Extracted entries:
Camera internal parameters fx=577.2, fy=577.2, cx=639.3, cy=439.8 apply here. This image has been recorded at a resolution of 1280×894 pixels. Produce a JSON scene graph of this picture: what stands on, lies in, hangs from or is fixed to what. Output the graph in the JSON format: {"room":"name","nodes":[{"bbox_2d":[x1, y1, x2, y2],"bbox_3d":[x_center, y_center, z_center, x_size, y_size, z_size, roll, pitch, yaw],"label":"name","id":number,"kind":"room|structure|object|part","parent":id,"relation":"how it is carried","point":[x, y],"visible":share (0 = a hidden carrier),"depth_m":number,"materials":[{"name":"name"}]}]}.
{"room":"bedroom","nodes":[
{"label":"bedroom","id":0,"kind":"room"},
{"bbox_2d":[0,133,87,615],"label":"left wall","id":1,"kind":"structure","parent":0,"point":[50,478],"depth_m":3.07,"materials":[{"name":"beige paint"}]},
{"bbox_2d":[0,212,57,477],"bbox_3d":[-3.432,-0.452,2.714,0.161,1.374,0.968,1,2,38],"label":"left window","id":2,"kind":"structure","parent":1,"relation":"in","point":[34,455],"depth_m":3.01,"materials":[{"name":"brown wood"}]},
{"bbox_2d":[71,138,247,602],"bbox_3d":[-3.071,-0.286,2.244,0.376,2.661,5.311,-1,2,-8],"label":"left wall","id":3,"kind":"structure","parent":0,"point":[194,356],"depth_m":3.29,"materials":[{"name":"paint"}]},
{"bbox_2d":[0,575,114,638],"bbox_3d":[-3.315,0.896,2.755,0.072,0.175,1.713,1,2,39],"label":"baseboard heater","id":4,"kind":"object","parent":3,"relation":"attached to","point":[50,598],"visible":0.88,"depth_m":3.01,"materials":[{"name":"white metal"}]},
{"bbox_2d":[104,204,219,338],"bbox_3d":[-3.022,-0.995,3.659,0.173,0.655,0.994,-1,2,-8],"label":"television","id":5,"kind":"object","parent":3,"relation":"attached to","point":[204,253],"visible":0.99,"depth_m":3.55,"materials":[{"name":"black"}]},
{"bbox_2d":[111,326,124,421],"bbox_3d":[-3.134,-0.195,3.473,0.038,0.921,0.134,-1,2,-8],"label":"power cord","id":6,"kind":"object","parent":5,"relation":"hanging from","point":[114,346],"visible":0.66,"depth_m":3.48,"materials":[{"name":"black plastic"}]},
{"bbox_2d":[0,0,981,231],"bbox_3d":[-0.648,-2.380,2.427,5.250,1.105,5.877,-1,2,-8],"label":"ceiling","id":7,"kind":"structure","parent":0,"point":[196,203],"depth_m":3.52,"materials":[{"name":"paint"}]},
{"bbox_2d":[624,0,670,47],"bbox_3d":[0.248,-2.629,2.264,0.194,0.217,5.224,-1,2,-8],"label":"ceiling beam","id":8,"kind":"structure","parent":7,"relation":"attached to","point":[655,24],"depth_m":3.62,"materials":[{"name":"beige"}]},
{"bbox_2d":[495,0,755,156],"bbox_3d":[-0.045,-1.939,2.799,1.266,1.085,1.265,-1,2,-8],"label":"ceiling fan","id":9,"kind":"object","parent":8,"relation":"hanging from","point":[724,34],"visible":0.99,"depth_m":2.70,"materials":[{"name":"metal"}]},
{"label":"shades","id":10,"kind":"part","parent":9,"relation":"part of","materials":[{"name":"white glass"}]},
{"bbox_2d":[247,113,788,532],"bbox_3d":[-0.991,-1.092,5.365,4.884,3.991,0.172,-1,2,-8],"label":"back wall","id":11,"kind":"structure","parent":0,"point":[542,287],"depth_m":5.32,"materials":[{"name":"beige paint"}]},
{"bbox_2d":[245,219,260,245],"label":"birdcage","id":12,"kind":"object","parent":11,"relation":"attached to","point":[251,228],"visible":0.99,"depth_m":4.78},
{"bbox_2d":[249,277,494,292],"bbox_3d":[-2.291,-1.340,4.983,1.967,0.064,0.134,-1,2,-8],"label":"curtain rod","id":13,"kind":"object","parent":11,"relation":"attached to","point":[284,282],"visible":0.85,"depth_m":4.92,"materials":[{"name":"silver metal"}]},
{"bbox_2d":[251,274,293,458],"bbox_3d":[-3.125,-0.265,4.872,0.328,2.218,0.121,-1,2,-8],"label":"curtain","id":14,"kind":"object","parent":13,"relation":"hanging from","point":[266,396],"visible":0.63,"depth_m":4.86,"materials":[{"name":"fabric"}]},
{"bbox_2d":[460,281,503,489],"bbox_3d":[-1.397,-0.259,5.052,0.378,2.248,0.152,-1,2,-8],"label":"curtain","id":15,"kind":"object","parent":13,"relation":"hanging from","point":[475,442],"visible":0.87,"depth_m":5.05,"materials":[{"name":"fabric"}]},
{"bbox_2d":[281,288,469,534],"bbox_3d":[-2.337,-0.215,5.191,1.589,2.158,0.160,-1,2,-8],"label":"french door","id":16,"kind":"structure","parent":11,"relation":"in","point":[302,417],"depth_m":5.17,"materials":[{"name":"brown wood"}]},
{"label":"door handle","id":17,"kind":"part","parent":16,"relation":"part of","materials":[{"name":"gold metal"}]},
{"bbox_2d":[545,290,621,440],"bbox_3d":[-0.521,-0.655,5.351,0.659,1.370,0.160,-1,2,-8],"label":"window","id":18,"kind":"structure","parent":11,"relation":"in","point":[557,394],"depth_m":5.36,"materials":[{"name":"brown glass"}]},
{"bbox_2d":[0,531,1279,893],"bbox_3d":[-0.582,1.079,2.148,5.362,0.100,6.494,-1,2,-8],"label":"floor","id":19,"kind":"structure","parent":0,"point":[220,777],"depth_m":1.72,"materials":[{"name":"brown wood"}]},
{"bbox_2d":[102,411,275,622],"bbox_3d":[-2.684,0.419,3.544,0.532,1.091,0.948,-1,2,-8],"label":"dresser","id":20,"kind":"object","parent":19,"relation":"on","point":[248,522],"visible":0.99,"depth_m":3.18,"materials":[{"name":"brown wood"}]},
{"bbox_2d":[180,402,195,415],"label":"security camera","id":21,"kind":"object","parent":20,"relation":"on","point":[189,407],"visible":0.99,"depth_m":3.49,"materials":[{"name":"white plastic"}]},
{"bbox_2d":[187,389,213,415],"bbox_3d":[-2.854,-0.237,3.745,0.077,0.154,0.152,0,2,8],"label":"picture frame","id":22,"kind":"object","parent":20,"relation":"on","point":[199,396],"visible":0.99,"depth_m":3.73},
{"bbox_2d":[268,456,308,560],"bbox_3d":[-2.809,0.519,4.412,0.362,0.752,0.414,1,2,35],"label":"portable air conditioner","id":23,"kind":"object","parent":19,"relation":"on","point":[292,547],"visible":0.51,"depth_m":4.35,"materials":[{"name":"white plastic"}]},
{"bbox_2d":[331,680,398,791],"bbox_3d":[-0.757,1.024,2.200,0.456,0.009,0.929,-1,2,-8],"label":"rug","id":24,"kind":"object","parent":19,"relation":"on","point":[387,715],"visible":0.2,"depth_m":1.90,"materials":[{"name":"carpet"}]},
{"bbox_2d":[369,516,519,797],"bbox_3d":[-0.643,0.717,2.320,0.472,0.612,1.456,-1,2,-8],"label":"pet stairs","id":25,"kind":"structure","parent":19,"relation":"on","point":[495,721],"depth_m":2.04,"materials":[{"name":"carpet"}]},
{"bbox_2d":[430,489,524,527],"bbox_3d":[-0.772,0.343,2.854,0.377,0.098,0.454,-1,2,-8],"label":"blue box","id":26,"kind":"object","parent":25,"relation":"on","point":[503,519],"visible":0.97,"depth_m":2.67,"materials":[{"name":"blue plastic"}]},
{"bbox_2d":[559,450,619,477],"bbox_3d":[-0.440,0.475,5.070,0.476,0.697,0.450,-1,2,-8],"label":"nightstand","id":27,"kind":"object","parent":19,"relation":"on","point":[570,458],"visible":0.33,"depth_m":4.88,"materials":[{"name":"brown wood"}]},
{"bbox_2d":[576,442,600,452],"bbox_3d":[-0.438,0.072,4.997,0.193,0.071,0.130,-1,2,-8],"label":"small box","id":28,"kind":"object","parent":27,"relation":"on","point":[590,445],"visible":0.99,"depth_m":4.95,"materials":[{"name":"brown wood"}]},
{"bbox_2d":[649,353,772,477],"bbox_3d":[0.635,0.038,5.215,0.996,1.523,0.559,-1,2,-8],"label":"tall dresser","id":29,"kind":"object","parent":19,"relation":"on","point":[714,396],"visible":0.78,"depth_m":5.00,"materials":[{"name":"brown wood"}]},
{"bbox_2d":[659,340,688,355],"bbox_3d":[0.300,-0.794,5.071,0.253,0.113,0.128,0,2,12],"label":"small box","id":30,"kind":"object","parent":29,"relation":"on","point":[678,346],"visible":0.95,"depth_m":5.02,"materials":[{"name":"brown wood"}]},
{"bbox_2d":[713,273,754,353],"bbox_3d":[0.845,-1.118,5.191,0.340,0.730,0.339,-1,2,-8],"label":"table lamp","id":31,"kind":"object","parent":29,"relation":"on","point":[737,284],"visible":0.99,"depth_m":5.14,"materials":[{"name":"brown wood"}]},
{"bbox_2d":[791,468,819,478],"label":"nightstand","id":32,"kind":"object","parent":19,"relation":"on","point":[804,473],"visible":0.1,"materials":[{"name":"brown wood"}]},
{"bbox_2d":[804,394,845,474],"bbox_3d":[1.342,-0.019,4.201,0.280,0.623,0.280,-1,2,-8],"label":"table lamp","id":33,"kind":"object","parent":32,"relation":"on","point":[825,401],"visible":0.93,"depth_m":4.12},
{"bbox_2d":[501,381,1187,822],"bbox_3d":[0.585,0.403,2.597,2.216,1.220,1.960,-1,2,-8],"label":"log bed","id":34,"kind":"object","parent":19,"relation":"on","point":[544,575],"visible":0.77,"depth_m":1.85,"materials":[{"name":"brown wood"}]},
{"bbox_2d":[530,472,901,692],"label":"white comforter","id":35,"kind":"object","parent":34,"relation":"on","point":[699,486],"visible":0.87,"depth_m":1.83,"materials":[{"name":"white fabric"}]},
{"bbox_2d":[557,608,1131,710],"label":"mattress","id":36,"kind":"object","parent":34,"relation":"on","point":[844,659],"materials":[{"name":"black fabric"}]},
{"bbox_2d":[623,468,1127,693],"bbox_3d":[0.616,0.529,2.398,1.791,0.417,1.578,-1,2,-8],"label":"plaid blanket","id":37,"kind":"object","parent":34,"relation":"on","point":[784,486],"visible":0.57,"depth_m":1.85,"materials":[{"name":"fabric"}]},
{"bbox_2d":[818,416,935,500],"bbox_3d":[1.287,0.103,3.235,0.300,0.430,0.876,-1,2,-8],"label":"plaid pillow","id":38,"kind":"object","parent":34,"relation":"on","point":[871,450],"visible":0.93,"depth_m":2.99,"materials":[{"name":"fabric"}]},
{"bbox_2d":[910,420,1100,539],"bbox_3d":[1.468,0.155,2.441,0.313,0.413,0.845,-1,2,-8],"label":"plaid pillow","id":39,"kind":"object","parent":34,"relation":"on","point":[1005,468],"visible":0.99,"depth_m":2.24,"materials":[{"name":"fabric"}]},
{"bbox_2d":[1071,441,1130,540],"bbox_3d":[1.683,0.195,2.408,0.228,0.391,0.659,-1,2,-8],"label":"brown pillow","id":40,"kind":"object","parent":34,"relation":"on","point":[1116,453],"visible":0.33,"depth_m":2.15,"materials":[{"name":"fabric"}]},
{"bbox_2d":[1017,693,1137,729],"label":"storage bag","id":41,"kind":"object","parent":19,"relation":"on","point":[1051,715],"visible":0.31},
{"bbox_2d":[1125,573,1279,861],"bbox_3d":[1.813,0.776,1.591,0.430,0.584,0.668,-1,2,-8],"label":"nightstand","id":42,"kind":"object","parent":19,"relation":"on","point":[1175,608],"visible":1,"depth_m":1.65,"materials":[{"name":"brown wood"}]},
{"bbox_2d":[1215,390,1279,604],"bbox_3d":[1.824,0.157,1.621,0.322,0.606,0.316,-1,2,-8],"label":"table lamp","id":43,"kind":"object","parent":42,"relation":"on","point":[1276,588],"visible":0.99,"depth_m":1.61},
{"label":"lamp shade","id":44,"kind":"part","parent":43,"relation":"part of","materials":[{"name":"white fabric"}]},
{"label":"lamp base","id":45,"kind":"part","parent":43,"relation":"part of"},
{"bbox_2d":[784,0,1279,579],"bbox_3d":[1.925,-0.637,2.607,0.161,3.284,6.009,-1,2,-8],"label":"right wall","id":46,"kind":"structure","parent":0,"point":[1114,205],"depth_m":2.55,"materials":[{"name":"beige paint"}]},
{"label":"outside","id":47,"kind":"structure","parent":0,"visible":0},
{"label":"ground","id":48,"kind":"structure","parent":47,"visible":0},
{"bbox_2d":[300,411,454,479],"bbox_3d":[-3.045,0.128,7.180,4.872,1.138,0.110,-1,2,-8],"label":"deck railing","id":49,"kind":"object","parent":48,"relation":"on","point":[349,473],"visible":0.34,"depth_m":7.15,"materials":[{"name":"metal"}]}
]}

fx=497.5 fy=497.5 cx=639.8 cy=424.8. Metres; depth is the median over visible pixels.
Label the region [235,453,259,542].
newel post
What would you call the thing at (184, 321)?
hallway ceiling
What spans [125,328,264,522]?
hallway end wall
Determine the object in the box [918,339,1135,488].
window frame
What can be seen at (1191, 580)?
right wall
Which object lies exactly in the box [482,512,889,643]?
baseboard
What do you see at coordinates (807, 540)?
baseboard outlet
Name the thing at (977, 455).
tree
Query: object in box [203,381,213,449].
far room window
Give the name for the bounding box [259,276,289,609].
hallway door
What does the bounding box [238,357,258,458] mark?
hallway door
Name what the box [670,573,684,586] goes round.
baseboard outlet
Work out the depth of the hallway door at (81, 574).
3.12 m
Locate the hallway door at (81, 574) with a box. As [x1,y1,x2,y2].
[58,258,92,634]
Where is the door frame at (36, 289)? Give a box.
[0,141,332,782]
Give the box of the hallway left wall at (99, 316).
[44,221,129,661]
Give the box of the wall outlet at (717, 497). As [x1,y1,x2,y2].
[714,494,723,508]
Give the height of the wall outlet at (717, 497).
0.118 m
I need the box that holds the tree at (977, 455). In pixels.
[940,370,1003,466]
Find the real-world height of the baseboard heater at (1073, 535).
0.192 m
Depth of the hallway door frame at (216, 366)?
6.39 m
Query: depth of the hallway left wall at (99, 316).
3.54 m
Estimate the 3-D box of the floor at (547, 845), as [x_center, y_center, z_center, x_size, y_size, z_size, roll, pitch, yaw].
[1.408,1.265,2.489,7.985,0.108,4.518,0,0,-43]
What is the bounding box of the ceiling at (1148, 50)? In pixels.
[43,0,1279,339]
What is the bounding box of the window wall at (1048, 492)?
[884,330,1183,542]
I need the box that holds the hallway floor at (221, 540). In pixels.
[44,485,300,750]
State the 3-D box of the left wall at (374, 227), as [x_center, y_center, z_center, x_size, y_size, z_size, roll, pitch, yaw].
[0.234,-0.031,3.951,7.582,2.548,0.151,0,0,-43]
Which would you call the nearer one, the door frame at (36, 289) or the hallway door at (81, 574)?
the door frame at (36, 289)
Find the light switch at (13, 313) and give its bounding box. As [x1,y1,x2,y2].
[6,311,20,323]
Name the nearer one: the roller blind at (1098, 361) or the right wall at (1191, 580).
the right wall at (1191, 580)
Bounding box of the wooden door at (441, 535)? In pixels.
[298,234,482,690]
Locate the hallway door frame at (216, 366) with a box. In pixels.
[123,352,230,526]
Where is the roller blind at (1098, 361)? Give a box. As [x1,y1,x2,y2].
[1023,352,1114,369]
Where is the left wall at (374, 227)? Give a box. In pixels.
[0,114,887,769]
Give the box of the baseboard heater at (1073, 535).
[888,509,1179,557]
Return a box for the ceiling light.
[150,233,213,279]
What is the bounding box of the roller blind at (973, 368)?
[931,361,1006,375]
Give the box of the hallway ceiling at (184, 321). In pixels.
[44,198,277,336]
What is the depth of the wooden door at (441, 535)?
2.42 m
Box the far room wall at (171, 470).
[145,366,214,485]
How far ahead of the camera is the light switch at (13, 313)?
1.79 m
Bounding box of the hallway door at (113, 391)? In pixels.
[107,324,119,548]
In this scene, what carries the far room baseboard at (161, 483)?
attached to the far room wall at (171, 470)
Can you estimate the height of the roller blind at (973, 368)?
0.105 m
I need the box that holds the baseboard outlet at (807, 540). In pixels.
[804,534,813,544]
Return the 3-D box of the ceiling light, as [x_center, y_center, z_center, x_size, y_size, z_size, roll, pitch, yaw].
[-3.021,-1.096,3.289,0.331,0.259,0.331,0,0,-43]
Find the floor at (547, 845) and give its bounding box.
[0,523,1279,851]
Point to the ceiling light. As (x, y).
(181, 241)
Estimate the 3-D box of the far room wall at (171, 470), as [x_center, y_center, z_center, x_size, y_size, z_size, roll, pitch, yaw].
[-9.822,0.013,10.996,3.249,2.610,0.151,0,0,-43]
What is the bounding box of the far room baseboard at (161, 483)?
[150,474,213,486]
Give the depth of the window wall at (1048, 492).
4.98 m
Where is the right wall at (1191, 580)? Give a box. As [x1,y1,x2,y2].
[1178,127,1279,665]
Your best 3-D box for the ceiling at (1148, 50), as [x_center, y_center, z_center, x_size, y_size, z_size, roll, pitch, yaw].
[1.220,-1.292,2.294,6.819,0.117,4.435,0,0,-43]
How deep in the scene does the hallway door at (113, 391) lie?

The problem: Give again the lines from the line holding "Point to the ceiling light. As (x, y)." through the close of the listing, both included, exactly as written and with nothing else.

Problem solution:
Point to the ceiling light. As (x, y).
(181, 241)
Estimate the 3-D box of the far room wall at (171, 470), as [x_center, y_center, z_center, x_size, y_size, z_size, roll, pitch, yaw].
[-9.822,0.013,10.996,3.249,2.610,0.151,0,0,-43]
What is the bounding box of the far room baseboard at (161, 483)?
[150,474,213,486]
Give the depth of the window wall at (1048, 492).
4.98 m
Where is the right wall at (1191, 580)? Give a box. As [x1,y1,x2,y2].
[1178,127,1279,665]
Your best 3-D box for the ceiling at (1148, 50), as [x_center, y_center, z_center, x_size, y_size, z_size, roll, pitch, yaw].
[1.220,-1.292,2.294,6.819,0.117,4.435,0,0,-43]
How deep in the scene does the hallway door at (113, 391) lie?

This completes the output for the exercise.